The focus should be on two targets: immediate measures to ensure a decent, dignified life for the millions of refugees on the move today and strong, targeted medium-term action to deal with the wars, conflict and persecution which cause people to flee their homes.

Such a blueprint should be about the current plight of the refugees – mostly from Syria, Iraq, Eritrea and Afghanistan – who are desperately seeking shelter in Europe but also in Lebanon, Jordan, Turkey and many African countries.

But it should be about much more as well. It should focus on the deficiencies in current global development policies which have helped to provoke the current disastrous situation.

Certainly, there will need to be a sharper focus on fragile states. As Gideon Rabinowitz from the Overseas Development Institute (ODI) has pointed out in a recent blog, “although certainly not its primary cause, the international community’s inadequate support for countries facing humanitarian and conflict-related challenges has contributed to this (refugee) crisis”.

Rabinowitz underlines that funding for food vouchers for Syrian refugees has been slashed. Aid to fragile states is down.

At a Friends of Europe discussion on SDGs on September 15 (read more), there was agreement that the refugee crisis should lead to greater emphasis on peace and conflict resolution.

“The crisis is actually a test for many of the SDGs – some of the social ones and education, health, things like that,” said James Mackie, Senior Adviser on EU Development Policy at the European Centre for Development Policy Management (ECDPM). “But the one I would really focus on would be SDG 16 on conflict, peace, justice and inclusive institutions. I think that’s where the real solution to this crisis is, and we should learn that lesson looking forward.”

Certainly, attention at the moment is on Europe – and European governments’ messy and discordant responses. But the problem is a global one.

Europe is undoubtedly over-whelmed by the number of people seeking entry, the breakdown of the “Schengen” border-free system and the need to rapidly craft a new and more intelligent asylum and immigration policy.

But what about others? Where is the compassionate global response that could be expected, especially from Muslim Middle Eastern nations which have taken only a few escapees from the brutal conflict in Syria. Saudi Arabia has offered Germany funds to build 200 mosques. Hopefully, Berlin will say no.

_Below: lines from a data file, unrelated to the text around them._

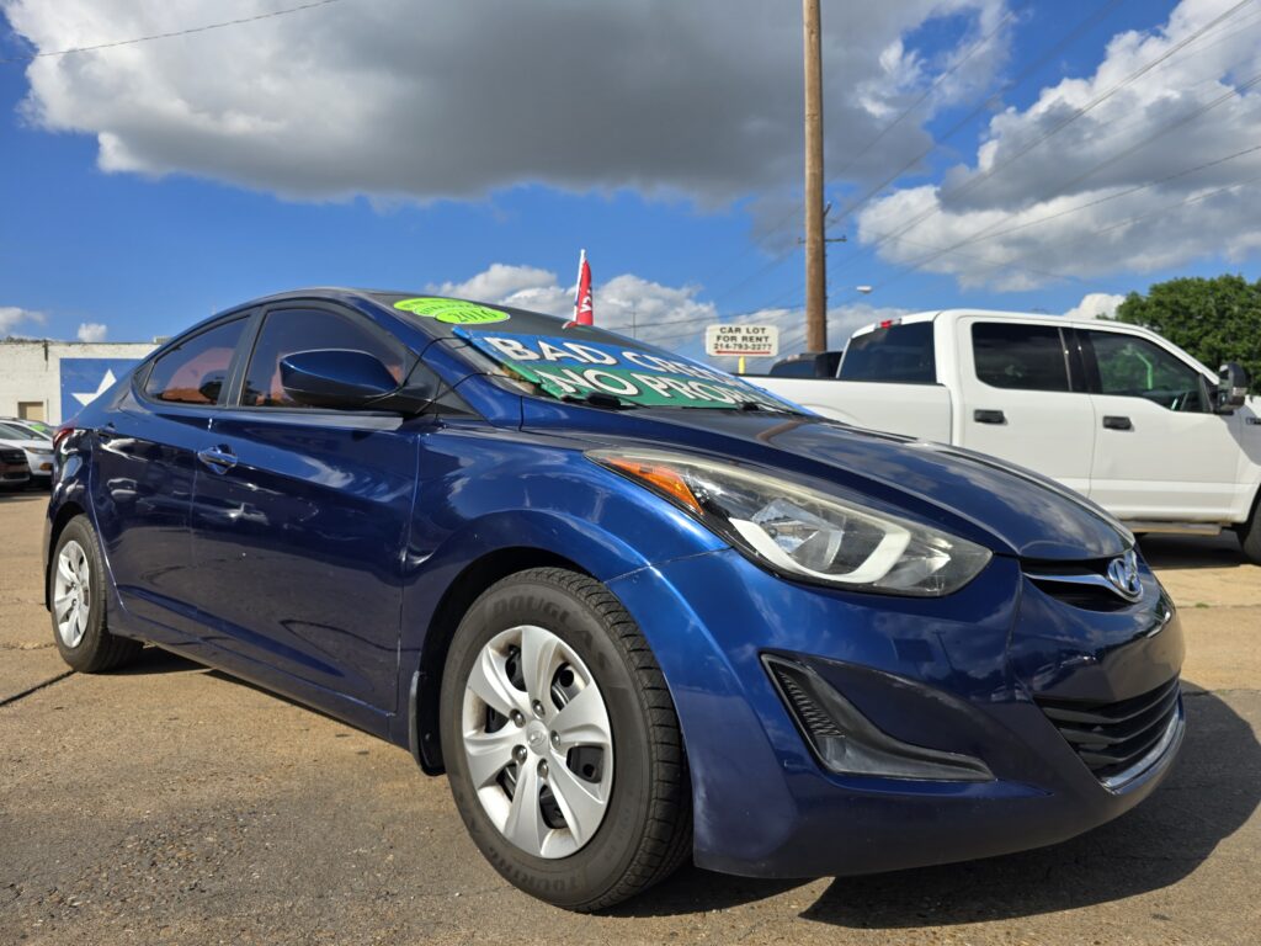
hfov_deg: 73.9
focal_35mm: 23
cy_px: 473
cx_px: 630
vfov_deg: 58.9
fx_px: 838
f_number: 1.7
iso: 12
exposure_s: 1/981
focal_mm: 6.3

Japan took in eleven asylum seekers last year although Tokyo faces labour shortages and the huge problem of an ageing population. The US has been slow and lumbering in its decision to take in more Syrians, although Washington has now said it will accept 85,000 refugees from around the world next year, up from 70,000, and that total would rise to 100,000 in 2017. Many, though not all, of the additional refugees would be Syrian, with others coming from strife-torn areas of Africa. The White House had previously announced it intended to take in 10,000 additional Syrian refugees over the next year.

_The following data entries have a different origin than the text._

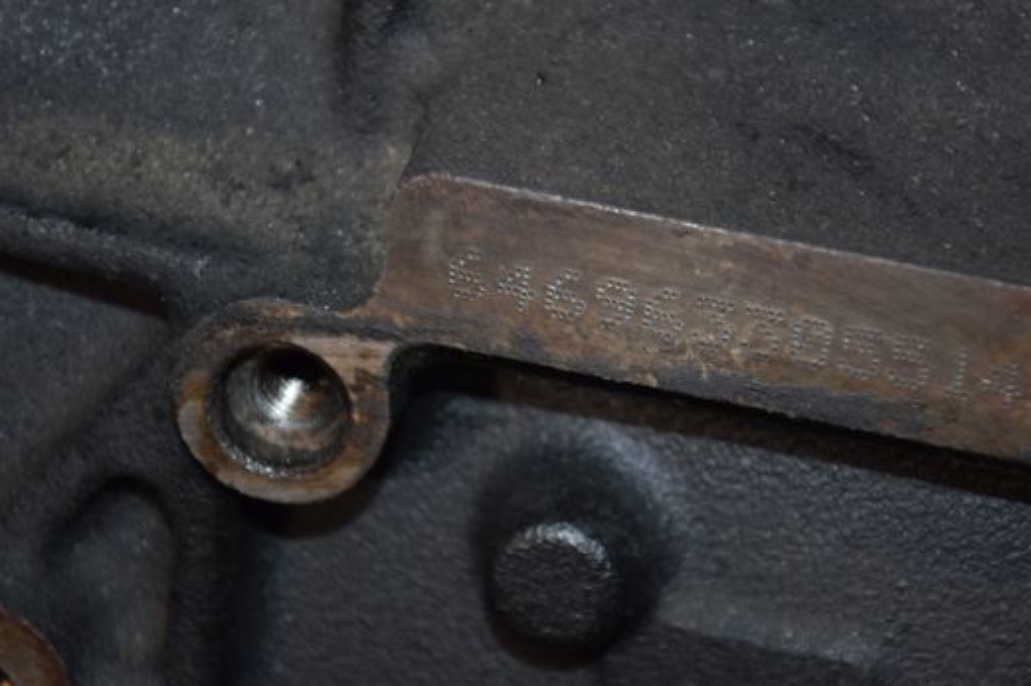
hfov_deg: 10.6
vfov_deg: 7.1
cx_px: 560
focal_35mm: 194
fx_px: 5543
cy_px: 374
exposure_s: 1/60
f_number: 5.6
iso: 800
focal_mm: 105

Little can be expected meanwhile from Southeast Asian countries which were at loggerheads only a few months ago over their reluctance to house the Rohingya fleeing ethnic strife in Myanmar.

The problem won’t go away, however. The UNHCR has warned that worldwide displacement is at the highest level ever recorded, with the number of people forcibly displaced at the end of 2014 rising to a staggering 59.5 million compared to 51.2 million a year earlier and 37.5 million a decade ago.

The increase represents the biggest leap ever seen in a single year. Moreover, the report said the situation was likely to worsen still further. Since early 2011, the main reason for the acceleration has been the war in Syria, now the world’s single-largest driver of displacement.

The refugee crisis presents the UN and the SDGs with an important test.  Leaders should know that their speeches and all references to a better world will be meaningless unless the new set of global development priorities also help tackle the reasons behind the global refugee crisis.